Fierce fighting is continuing in Khartoum, Sudan, as the army tries to push back the paramilitary Rapid Support Forces (RSF) from around the presidential palace and army headquarters, in spite of a supposed seven-day ceasefire in the conflict that began on April the 15th.
Sudanese reports on Tuesday said 550 people had died and 4,926 people wounded so far in the conflict.
As the conflict in Sudan enters its third week the World Health Organisation’s (WHO) regional director for the Eastern Mediterranean alerted to the consequences of the conflict in the healthcare facilities in the country.

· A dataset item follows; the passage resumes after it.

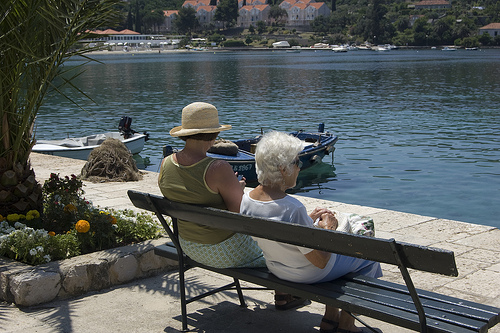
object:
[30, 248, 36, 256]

“In numbers, approximately 61 percent of the medical institutes in Khartoum stopped working because of the direct military attacks, military occupation for those institutes, and firing of their staff. 23 percent of the hospitals in Khartoum work partially, and 16 percent work at full capacity, this is the health situation in Sudan, especially in the conflict areas”, announced Dr Ahmed Al-Mandhari, regional director of the World Health Organization’s office for the Eastern Mediterranean.
According to the UN even before the conflict, 15.8 million people, about a third of the population were already in need of aid.
To add on, before the fighting erupted, a third of Sudan’s population of more than 45 million relied on humanitarian assistance, according to UN agencies, already suffering funding shortfalls.
Thousands of UN workers were evacuated a week into the fighting, and some UN agencies paused their services. The World Food Programme (WFP) suspended operations after three of its workers were killed in fighting in southern Sudan, but the agency has since said it will resume its work.
For those who cannot leave Khartoum, basic goods have become unavailable or unaffordable. Aid organization Mercy Corps said on Wednesday that prices of basic goods in the city increased more than 130 percent on average, while fuel prices increased more than tenfold.